### Aim of the task:
The answer must consist of every line below containing "коллективизации".

══════════════════════════════

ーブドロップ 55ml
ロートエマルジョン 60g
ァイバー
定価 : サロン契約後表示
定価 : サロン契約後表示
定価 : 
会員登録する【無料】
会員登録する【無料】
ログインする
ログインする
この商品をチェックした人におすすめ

══════════════════════════════

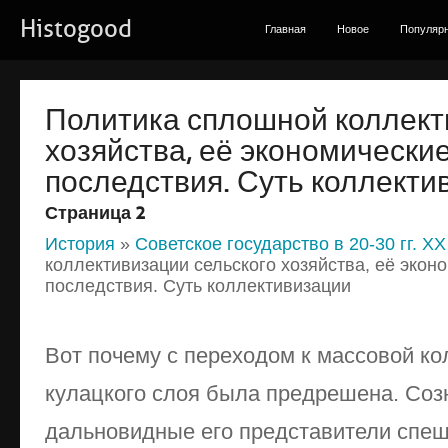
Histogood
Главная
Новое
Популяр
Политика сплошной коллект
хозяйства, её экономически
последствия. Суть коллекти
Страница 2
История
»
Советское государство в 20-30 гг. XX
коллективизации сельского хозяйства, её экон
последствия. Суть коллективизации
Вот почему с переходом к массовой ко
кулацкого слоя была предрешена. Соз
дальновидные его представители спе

══════════════════════════════

### Answer area:
коллективизации сельского хозяйства, её экон
последствия. Суть коллективизации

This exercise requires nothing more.